Kasus Pemerkosaan Siswi SMP di Sidoarjo Mulai Disidangkan

Syaikhul Hadi    •    Selasa, 23 Aug 2016 22:32 WIB
pemerkosaan
Kasus Pemerkosaan Siswi SMP di Sidoarjo Mulai Disidangkan
Para pelaku menghadiri sidang dakwaan di Pengadilan Negeri Sidoarjo, Selasa (23/8/2016). Foto: Metrotvnews.com/Hadi

Metrotvnews.com, Sidoarjo: Kasus pemerkosaan terhadap siswi SMP mulai disidangkan di Pengadilan Negeri Sidoarjo, Selasa 23 Agustus 2016. Sidang yang mengagendakan dakwaan terhadap sembilan terdakwa di bawah umur oleh Jaksa Penuntut Umum (JPU) itu dilakukan secara tertutup. 

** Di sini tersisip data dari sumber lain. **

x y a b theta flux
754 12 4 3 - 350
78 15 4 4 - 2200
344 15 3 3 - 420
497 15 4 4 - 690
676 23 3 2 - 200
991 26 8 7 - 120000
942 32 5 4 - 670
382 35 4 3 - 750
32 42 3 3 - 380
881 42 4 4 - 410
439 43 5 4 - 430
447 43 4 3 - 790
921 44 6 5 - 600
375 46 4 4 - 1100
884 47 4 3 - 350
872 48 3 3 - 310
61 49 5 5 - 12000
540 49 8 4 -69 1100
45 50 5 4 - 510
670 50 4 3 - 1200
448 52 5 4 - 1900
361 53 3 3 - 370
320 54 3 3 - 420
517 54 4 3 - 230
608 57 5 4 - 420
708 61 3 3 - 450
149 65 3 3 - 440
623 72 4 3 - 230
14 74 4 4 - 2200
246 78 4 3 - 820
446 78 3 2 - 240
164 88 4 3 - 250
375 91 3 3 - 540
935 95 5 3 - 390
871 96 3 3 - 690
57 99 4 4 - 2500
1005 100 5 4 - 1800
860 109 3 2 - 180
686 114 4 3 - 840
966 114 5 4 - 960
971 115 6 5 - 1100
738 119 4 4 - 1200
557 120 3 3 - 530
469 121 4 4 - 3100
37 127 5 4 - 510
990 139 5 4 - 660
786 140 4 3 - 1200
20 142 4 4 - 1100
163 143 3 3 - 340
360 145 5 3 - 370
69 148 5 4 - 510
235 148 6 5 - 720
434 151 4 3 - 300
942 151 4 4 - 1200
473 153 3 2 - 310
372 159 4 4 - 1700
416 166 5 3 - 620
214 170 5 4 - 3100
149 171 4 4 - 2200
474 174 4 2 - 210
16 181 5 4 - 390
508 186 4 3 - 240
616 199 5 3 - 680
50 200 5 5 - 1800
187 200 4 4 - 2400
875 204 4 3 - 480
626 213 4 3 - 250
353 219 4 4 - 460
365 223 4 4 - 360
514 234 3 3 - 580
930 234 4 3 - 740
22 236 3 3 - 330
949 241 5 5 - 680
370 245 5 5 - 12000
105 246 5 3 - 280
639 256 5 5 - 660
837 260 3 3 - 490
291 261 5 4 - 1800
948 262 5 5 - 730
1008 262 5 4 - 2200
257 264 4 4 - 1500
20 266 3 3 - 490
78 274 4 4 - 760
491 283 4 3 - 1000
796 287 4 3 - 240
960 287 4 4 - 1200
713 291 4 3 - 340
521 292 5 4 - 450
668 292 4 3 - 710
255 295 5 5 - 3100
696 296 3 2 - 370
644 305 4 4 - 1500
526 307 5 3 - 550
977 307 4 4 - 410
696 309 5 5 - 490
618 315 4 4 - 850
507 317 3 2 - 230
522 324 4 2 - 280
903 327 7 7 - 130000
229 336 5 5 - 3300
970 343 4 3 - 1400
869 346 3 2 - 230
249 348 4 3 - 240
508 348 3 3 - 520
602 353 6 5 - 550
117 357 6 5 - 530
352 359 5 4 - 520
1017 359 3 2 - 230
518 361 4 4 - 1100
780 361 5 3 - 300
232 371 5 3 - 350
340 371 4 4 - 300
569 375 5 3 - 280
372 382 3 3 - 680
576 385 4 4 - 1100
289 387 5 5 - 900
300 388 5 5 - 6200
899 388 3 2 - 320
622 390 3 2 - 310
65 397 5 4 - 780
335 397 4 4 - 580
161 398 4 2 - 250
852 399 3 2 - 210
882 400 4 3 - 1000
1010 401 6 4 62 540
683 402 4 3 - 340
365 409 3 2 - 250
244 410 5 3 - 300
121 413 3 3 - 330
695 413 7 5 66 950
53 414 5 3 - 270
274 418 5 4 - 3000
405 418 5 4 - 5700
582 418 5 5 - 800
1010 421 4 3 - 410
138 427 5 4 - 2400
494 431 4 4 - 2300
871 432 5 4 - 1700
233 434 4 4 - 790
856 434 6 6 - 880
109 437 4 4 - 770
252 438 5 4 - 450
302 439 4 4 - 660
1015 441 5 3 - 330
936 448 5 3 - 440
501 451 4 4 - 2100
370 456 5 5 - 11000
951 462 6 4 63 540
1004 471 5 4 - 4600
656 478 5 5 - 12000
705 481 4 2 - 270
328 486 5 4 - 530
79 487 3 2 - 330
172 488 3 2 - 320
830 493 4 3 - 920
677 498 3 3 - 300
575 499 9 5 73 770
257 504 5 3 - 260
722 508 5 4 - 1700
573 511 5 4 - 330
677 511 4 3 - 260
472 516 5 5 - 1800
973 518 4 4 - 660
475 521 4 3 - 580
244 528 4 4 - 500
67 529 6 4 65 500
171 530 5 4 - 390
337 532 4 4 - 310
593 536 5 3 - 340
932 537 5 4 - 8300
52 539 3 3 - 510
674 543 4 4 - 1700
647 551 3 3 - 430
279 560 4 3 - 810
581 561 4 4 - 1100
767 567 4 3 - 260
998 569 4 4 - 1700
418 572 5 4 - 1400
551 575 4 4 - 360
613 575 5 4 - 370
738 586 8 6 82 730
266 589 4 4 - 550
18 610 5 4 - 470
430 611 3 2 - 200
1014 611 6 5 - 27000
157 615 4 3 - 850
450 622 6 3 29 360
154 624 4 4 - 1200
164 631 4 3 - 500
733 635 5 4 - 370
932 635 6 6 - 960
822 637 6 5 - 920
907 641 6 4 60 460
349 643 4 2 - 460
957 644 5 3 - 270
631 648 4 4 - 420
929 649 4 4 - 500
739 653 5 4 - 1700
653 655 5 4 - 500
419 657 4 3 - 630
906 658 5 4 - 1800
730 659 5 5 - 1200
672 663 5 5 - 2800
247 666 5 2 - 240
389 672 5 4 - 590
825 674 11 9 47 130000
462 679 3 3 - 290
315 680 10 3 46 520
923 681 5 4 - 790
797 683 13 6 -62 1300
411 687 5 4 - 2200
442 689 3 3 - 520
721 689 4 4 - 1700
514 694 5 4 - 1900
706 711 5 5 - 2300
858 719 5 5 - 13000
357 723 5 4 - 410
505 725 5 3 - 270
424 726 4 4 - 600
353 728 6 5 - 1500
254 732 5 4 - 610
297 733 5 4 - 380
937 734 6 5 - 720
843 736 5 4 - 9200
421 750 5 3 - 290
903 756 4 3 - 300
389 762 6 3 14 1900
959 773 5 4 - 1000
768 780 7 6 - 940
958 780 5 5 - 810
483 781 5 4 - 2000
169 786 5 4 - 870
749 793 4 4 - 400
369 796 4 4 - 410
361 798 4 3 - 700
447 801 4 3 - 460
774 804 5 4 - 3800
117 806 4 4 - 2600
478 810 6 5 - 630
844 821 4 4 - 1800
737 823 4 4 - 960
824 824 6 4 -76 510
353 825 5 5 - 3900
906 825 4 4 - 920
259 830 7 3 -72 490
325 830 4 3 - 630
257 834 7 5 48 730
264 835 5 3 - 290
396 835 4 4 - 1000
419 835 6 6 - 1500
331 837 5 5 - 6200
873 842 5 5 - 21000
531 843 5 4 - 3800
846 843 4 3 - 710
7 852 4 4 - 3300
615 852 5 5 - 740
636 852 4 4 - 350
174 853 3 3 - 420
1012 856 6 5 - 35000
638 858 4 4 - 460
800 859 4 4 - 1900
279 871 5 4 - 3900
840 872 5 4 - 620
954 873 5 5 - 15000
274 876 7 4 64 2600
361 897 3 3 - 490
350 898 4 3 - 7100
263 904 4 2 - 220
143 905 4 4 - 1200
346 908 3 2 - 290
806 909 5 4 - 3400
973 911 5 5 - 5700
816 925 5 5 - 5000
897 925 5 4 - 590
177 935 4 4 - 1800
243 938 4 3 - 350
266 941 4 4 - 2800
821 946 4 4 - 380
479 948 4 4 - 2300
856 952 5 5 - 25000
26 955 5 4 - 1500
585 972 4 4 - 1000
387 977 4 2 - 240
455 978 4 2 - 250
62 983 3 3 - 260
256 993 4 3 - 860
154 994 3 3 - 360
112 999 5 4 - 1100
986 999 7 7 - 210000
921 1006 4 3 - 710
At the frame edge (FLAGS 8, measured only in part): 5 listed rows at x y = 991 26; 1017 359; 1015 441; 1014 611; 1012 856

Pantauan di lapangan, kesembilan pelaku di bawah umur ini dihadirkan di ruang sidang. Mereka didampingi orangtua masing-masing. Saat sidang, berkas kesembilan pelaku dipecah menjadi dua. Dengan menggunakan pakaian hitam putih berkopiah, mereka didampingi penasihat hukum dan perwakilan dari Balai Pemasyarakatan (Bapas) Sidoarjo. 

JPU Lesya Agatha Natama memegang berkas untuk lima pelaku, yakni CDS (17), AM (16), MFS (16), MFA (16), dan MS (15). Sedangkan JPU Luvi Andriani memegang berkas empat pelaku lainnya, yakni AA (16), IYP (16), MRF (16), dan MRA (16). 

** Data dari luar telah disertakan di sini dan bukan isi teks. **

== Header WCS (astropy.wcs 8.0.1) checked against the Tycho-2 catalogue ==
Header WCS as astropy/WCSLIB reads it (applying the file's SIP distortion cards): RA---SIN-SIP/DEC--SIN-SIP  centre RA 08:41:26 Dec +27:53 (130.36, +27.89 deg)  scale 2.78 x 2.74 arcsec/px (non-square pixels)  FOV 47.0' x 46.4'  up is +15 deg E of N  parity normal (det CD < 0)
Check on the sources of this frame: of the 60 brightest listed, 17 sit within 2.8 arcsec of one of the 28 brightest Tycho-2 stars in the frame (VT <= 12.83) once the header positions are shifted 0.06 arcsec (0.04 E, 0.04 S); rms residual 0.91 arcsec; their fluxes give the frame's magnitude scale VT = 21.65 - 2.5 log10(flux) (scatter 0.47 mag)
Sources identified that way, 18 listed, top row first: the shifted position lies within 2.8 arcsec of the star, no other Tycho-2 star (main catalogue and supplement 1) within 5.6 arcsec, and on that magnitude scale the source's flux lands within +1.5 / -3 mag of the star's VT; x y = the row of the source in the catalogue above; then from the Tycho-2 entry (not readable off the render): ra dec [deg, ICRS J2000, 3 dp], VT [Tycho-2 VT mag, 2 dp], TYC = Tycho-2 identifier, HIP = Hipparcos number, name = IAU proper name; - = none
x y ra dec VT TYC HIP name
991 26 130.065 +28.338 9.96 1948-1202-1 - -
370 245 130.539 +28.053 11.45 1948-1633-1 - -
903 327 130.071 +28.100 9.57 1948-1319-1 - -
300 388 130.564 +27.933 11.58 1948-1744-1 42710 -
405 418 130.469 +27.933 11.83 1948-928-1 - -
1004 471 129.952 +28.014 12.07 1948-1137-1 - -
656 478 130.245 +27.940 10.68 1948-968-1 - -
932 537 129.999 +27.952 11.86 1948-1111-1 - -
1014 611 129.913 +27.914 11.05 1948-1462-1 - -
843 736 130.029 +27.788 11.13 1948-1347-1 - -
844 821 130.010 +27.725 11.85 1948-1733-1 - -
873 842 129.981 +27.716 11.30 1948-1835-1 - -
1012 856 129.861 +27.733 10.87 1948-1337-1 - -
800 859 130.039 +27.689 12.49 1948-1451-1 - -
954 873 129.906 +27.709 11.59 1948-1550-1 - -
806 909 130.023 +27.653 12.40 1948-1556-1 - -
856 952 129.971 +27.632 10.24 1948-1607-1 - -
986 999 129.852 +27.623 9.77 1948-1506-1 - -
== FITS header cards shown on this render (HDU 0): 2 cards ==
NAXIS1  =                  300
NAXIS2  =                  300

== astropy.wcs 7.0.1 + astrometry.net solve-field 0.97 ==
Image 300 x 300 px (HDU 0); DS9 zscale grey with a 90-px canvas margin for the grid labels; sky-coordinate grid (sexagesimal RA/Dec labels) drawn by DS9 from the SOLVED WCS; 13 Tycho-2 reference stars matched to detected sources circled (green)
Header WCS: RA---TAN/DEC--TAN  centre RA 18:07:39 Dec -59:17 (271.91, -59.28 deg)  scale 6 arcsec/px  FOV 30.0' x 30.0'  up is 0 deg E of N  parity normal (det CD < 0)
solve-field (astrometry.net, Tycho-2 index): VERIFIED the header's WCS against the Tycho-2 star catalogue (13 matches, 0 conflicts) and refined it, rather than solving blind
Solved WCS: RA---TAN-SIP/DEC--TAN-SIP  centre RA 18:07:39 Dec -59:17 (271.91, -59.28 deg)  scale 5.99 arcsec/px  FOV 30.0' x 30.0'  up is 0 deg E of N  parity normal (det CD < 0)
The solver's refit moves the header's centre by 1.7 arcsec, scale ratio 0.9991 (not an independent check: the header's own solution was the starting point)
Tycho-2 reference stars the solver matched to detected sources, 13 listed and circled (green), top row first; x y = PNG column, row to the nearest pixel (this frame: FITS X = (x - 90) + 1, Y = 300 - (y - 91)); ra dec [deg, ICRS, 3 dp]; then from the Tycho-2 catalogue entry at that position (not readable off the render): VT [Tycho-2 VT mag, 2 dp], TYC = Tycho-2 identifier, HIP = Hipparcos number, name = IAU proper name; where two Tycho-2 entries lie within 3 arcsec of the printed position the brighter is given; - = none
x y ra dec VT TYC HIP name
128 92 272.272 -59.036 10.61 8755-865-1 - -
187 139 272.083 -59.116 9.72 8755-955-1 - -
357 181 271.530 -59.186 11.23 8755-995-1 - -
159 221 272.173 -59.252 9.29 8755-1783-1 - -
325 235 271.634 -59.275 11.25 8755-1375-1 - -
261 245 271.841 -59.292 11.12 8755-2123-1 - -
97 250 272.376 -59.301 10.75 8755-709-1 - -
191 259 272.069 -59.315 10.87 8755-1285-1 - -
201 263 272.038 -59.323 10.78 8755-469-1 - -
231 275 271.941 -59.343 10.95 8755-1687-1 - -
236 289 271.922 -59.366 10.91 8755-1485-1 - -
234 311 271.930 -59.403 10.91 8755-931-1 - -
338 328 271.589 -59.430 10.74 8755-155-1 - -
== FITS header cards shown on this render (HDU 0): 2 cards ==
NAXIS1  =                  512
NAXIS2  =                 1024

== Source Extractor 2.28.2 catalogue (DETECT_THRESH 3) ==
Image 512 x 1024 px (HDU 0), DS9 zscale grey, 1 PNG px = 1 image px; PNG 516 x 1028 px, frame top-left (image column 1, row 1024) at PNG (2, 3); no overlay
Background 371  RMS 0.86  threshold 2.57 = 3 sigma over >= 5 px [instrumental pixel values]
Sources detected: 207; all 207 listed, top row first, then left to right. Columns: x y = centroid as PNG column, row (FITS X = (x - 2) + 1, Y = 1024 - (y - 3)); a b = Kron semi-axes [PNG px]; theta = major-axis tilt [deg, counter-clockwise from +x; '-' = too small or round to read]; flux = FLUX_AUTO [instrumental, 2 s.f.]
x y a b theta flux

"Sidang kali ini masih dakwaan," kata Kasie Pidana Umum Kejaksaan Negeri Sidoarjo, I Wayan Sumertayasa, saat dihubungi melalui sambungan telepon.

Saat disinggung soal peran pelaku, Wayan mengaku masih mendengarkan sejumlah saksi. Wayan mengungkapkan, selain kesembilan anak ini, ada empat pelaku dewasa, yakni WS (19), BP (19), AR (19), dan RPP (19). 

"Ini kan masih pembacaan dakwaan, nantilah pembuktiannya saat mendengarkan saksi-saksi. Keempat pelaku dewasa saat ini masih dalam tahap satu (pelimpahan berkas)," kata dia.

Wayan mengatakan kesembilan anak di bawah umur itu didakaw Pasal 81 Ayat 1 Subsider Pasal 82 Ayat 1 UU Nomor 35 Tahun 2014 tentang perubahan atas UU Nomor 23 Tahun 2002 tentang Perlindungan Anak, Juncto UU Nomor 12 Tahun 2012 tentang Sistem Peradilan Anak.

Mereka saat ini ditahan di Lembaga Pemasyarakatan kelas IIA Sidoarjo, Jawa Timur. 

Pemerkosaan bermula saat pelaku MFA mengendarai sepeda motor sambil membonceng tersangka lain, WS, dan korban, pada Minggu 24 Juli 2016 pukul 17.20 WIB. Mereka menuju ke pangkalan ojek di Puspa Agro. Sampai di lokasi, sudah ada 12 teman MFA dan WS yang sedang berpesta miras. 

Korban sempat ditawari minuman keras, namun ditolak. Karena kesal, salah satu pelaku memaksa korban minum dengan cara merangkul korban dari belakang dan membungkam mulutnya. Akibatnya, korban tidak bisa berbuat apa-apa.

Meski begitu, korban sempat melarikan diri. Namun, para pelaku berhasil menangkap korban. Setelah itu, korban diperkosa 13 pelaku yang merupakan warga Desa Sadang Kecamatan Taman Kabupaten Sidoarjo.